**PROBLEM STATEMENT:**
Reproduce the following lines verbatim, omitting the images.

**EXTRACTED RECORDS:**
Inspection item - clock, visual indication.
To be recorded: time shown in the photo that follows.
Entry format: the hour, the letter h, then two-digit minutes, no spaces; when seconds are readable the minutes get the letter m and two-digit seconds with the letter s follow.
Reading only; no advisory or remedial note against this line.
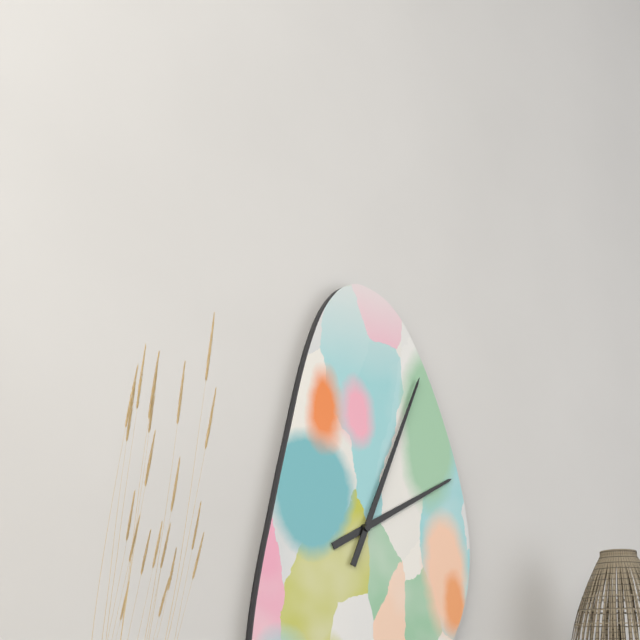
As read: 2h04
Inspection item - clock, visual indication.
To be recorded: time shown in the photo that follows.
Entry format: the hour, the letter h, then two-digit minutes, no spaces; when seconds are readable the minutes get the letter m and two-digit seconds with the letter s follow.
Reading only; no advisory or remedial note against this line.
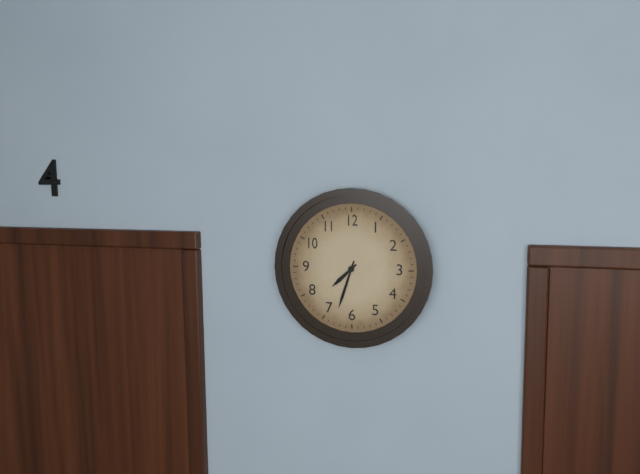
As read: 7h33
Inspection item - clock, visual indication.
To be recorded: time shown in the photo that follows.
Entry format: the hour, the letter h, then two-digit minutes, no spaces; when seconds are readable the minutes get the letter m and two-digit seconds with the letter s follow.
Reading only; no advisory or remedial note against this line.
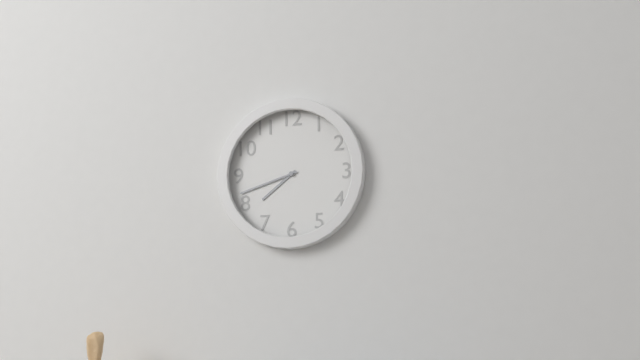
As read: 7h42
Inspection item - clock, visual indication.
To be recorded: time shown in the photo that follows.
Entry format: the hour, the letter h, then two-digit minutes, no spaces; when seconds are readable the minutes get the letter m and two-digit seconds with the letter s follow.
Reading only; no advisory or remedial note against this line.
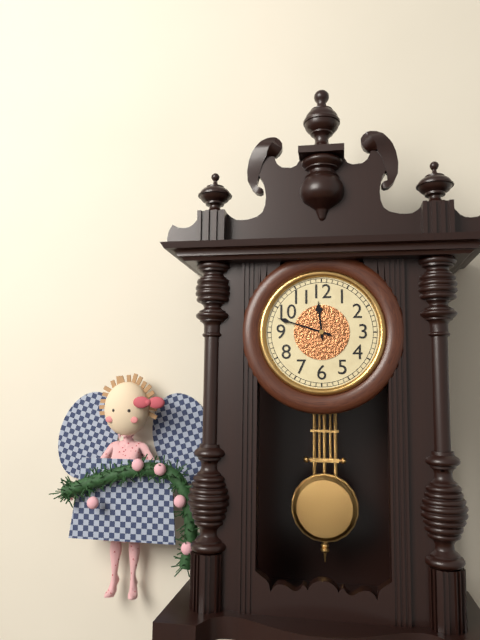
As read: 11h48
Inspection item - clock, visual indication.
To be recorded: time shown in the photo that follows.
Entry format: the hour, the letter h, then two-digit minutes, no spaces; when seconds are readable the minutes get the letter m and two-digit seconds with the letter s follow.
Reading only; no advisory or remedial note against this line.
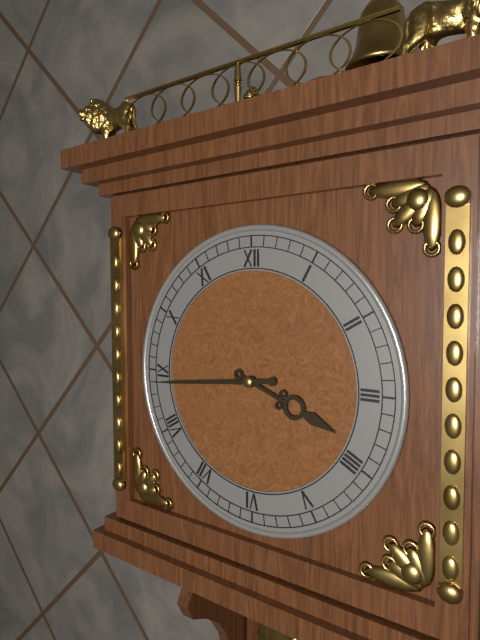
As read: 3h44
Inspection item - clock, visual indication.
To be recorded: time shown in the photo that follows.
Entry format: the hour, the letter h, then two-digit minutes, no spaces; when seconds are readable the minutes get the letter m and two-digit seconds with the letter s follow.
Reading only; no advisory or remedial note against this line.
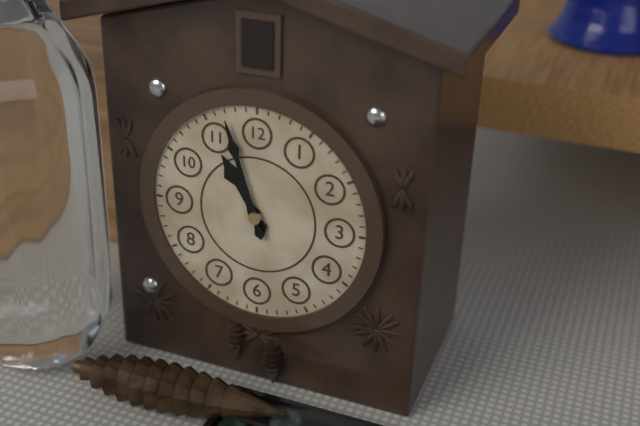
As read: 10h57
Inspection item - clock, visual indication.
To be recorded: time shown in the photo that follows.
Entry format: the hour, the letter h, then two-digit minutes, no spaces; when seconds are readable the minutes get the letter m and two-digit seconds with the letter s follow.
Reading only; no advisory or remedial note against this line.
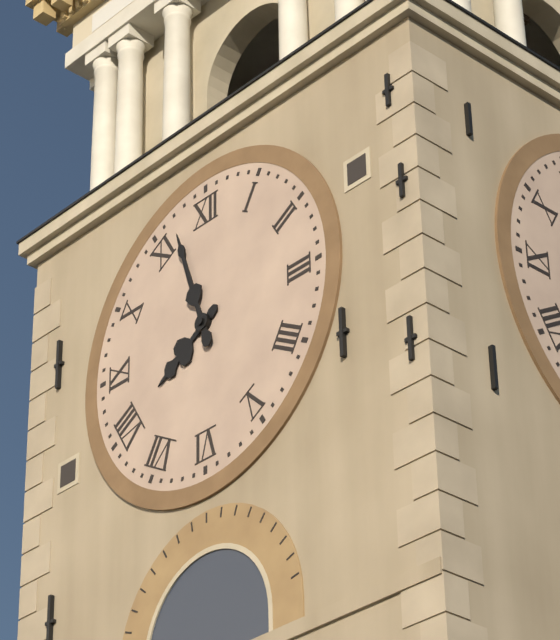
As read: 7h57
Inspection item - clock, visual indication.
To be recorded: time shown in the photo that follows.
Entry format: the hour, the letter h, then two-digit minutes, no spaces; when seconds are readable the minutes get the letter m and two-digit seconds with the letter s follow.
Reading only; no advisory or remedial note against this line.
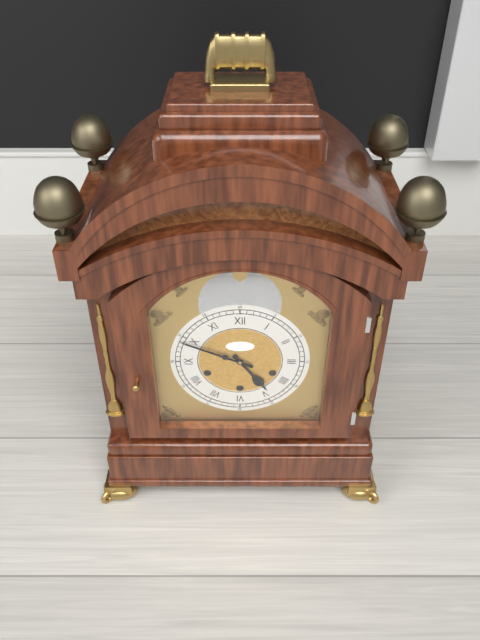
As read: 4h49
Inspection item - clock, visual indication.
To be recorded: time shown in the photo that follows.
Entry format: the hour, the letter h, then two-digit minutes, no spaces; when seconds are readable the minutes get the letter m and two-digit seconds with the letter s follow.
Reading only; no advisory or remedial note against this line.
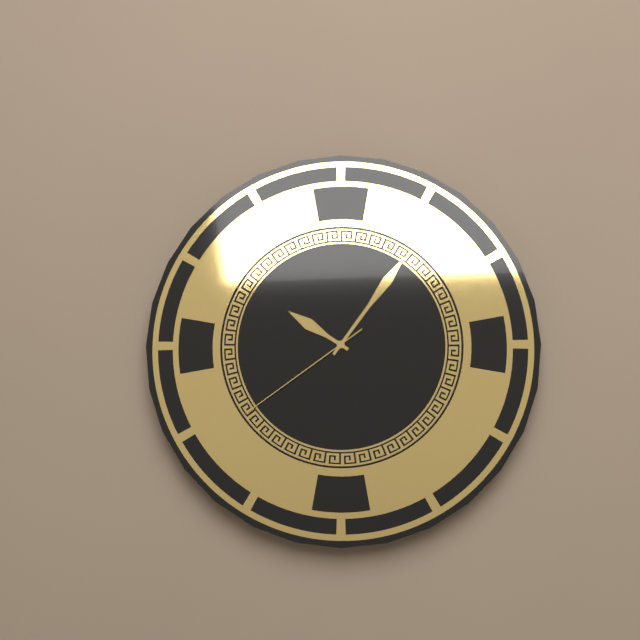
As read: 10h06m39s
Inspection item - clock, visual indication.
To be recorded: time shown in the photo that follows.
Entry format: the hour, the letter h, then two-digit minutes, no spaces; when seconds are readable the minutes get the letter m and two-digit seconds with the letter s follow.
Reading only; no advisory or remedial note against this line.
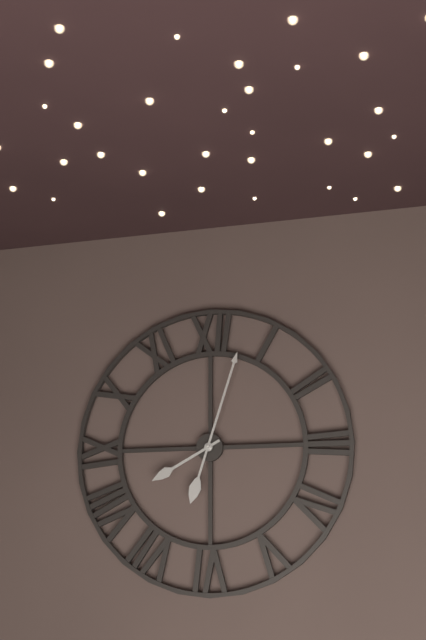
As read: 8h03
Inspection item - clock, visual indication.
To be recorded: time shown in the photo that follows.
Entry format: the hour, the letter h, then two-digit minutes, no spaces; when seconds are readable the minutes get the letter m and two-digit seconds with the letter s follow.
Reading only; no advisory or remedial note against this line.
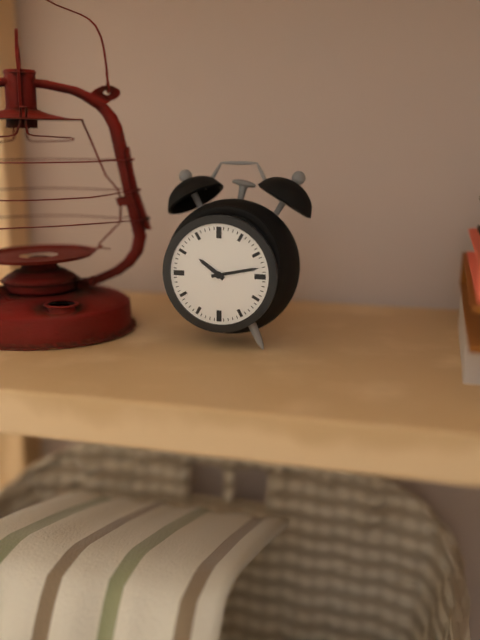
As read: 10h13
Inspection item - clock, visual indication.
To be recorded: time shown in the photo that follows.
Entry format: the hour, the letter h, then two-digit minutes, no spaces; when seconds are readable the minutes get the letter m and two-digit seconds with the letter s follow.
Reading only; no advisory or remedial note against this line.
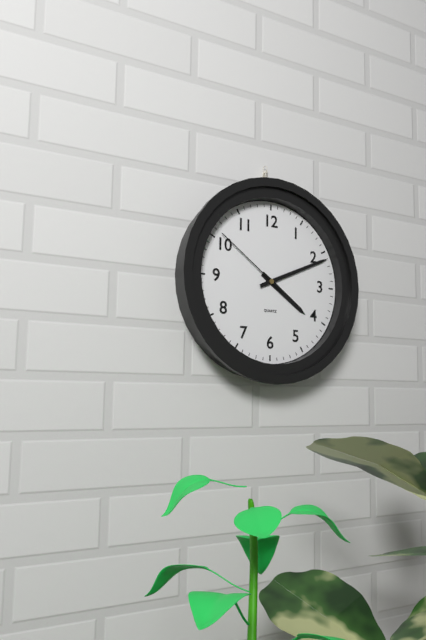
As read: 4h11m51s
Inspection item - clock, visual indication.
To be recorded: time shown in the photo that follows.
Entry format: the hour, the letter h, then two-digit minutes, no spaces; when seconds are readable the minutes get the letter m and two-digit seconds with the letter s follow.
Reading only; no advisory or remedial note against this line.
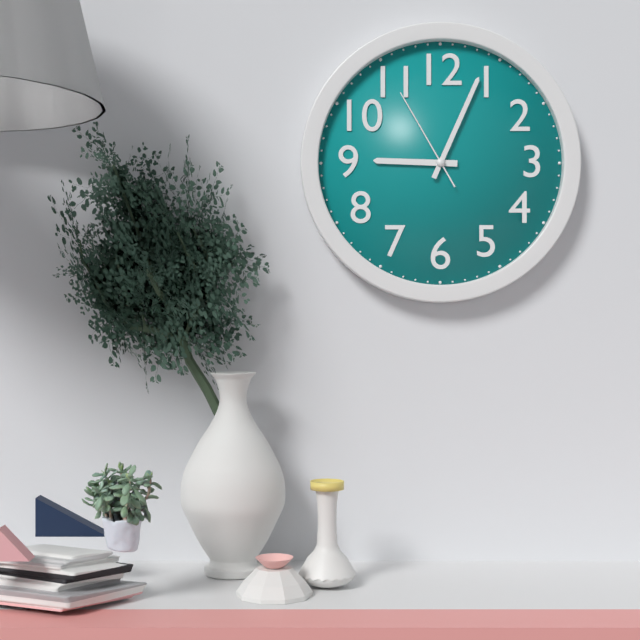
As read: 9h04m55s
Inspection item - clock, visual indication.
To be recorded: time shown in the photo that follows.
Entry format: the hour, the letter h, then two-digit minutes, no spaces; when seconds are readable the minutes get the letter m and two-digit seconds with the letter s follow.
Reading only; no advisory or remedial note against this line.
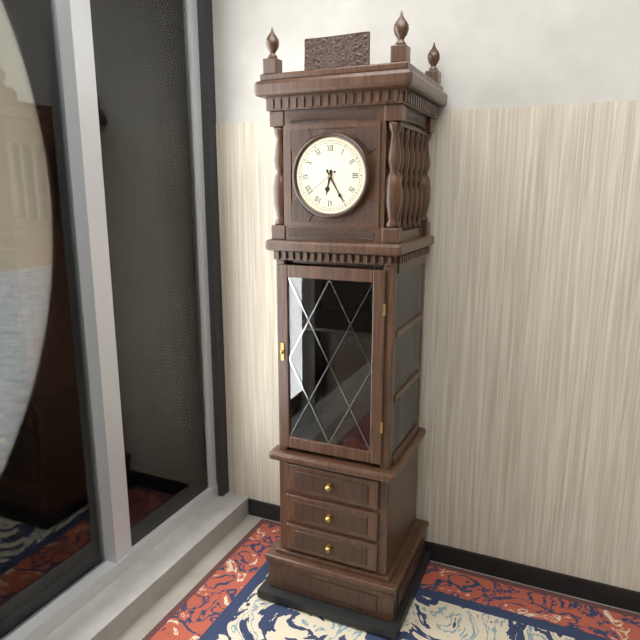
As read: 6h25
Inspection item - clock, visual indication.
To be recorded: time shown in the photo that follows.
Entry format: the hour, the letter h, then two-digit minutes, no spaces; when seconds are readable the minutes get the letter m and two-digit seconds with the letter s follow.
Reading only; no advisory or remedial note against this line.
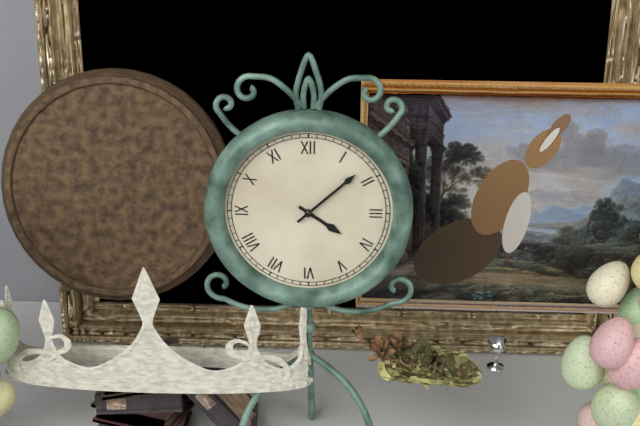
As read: 4h08
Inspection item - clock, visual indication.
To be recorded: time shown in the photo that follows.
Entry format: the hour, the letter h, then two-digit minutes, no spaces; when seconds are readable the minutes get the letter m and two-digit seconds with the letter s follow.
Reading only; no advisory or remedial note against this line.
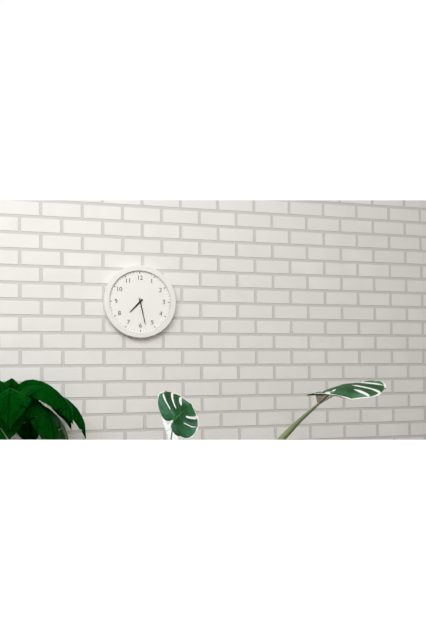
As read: 7h28
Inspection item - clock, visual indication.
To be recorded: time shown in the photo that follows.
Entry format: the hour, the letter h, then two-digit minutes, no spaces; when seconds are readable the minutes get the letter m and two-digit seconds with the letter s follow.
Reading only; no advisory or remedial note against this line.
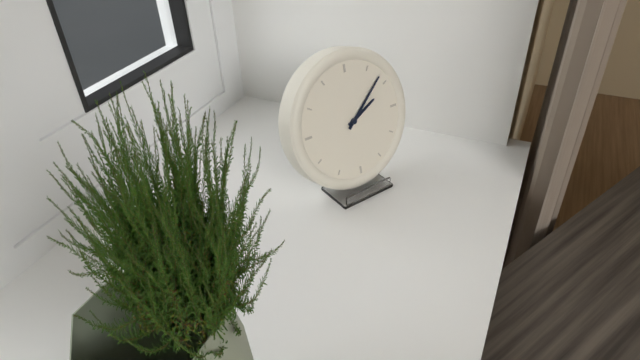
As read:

**EXERCISE RESULT:**
Inspection item - clock, visual indication.
To be recorded: time shown in the photo that follows.
Entry format: the hour, the letter h, then two-digit minutes, no spaces; when seconds are readable the minutes get the letter m and two-digit seconds with the letter s follow.
Reading only; no advisory or remedial note against this line.
As read: 2h04
Inspection item - clock, visual indication.
To be recorded: time shown in the photo that follows.
Entry format: the hour, the letter h, then two-digit minutes, no spaces; when seconds are readable the minutes get the letter m and two-digit seconds with the letter s follow.
Reading only; no advisory or remedial note against this line.
As read: 7h33
Inspection item - clock, visual indication.
To be recorded: time shown in the photo that follows.
Entry format: the hour, the letter h, then two-digit minutes, no spaces; when seconds are readable the minutes get the letter m and two-digit seconds with the letter s follow.
Reading only; no advisory or remedial note against this line.
As read: 7h42
Inspection item - clock, visual indication.
To be recorded: time shown in the photo that follows.
Entry format: the hour, the letter h, then two-digit minutes, no spaces; when seconds are readable the minutes get the letter m and two-digit seconds with the letter s follow.
Reading only; no advisory or remedial note against this line.
As read: 11h48
Inspection item - clock, visual indication.
To be recorded: time shown in the photo that follows.
Entry format: the hour, the letter h, then two-digit minutes, no spaces; when seconds are readable the minutes get the letter m and two-digit seconds with the letter s follow.
Reading only; no advisory or remedial note against this line.
As read: 3h44
Inspection item - clock, visual indication.
To be recorded: time shown in the photo that follows.
Entry format: the hour, the letter h, then two-digit minutes, no spaces; when seconds are readable the minutes get the letter m and two-digit seconds with the letter s follow.
Reading only; no advisory or remedial note against this line.
As read: 10h57
Inspection item - clock, visual indication.
To be recorded: time shown in the photo that follows.
Entry format: the hour, the letter h, then two-digit minutes, no spaces; when seconds are readable the minutes get the letter m and two-digit seconds with the letter s follow.
Reading only; no advisory or remedial note against this line.
As read: 7h57
Inspection item - clock, visual indication.
To be recorded: time shown in the photo that follows.
Entry format: the hour, the letter h, then two-digit minutes, no spaces; when seconds are readable the minutes get the letter m and two-digit seconds with the letter s follow.
Reading only; no advisory or remedial note against this line.
As read: 4h49
Inspection item - clock, visual indication.
To be recorded: time shown in the photo that follows.
Entry format: the hour, the letter h, then two-digit minutes, no spaces; when seconds are readable the minutes get the letter m and two-digit seconds with the letter s follow.
Reading only; no advisory or remedial note against this line.
As read: 10h06m39s
Inspection item - clock, visual indication.
To be recorded: time shown in the photo that follows.
Entry format: the hour, the letter h, then two-digit minutes, no spaces; when seconds are readable the minutes get the letter m and two-digit seconds with the letter s follow.
Reading only; no advisory or remedial note against this line.
As read: 8h03
Inspection item - clock, visual indication.
To be recorded: time shown in the photo that follows.
Entry format: the hour, the letter h, then two-digit minutes, no spaces; when seconds are readable the minutes get the letter m and two-digit seconds with the letter s follow.
Reading only; no advisory or remedial note against this line.
As read: 10h13
Inspection item - clock, visual indication.
To be recorded: time shown in the photo that follows.
Entry format: the hour, the letter h, then two-digit minutes, no spaces; when seconds are readable the minutes get the letter m and two-digit seconds with the letter s follow.
Reading only; no advisory or remedial note against this line.
As read: 4h11m51s
Inspection item - clock, visual indication.
To be recorded: time shown in the photo that follows.
Entry format: the hour, the letter h, then two-digit minutes, no spaces; when seconds are readable the minutes get the letter m and two-digit seconds with the letter s follow.
Reading only; no advisory or remedial note against this line.
As read: 9h04m55s
Inspection item - clock, visual indication.
To be recorded: time shown in the photo that follows.
Entry format: the hour, the letter h, then two-digit minutes, no spaces; when seconds are readable the minutes get the letter m and two-digit seconds with the letter s follow.
Reading only; no advisory or remedial note against this line.
As read: 6h25
Inspection item - clock, visual indication.
To be recorded: time shown in the photo that follows.
Entry format: the hour, the letter h, then two-digit minutes, no spaces; when seconds are readable the minutes get the letter m and two-digit seconds with the letter s follow.
Reading only; no advisory or remedial note against this line.
As read: 4h08
Inspection item - clock, visual indication.
To be recorded: time shown in the photo that follows.
Entry format: the hour, the letter h, then two-digit minutes, no spaces; when seconds are readable the minutes get the letter m and two-digit seconds with the letter s follow.
Reading only; no advisory or remedial note against this line.
As read: 7h28
Inspection item - clock, visual indication.
To be recorded: time shown in the photo that follows.
Entry format: the hour, the letter h, then two-digit minutes, no spaces; when seconds are readable the minutes get the letter m and two-digit seconds with the letter s follow.
Reading only; no advisory or remedial note against this line.
As read:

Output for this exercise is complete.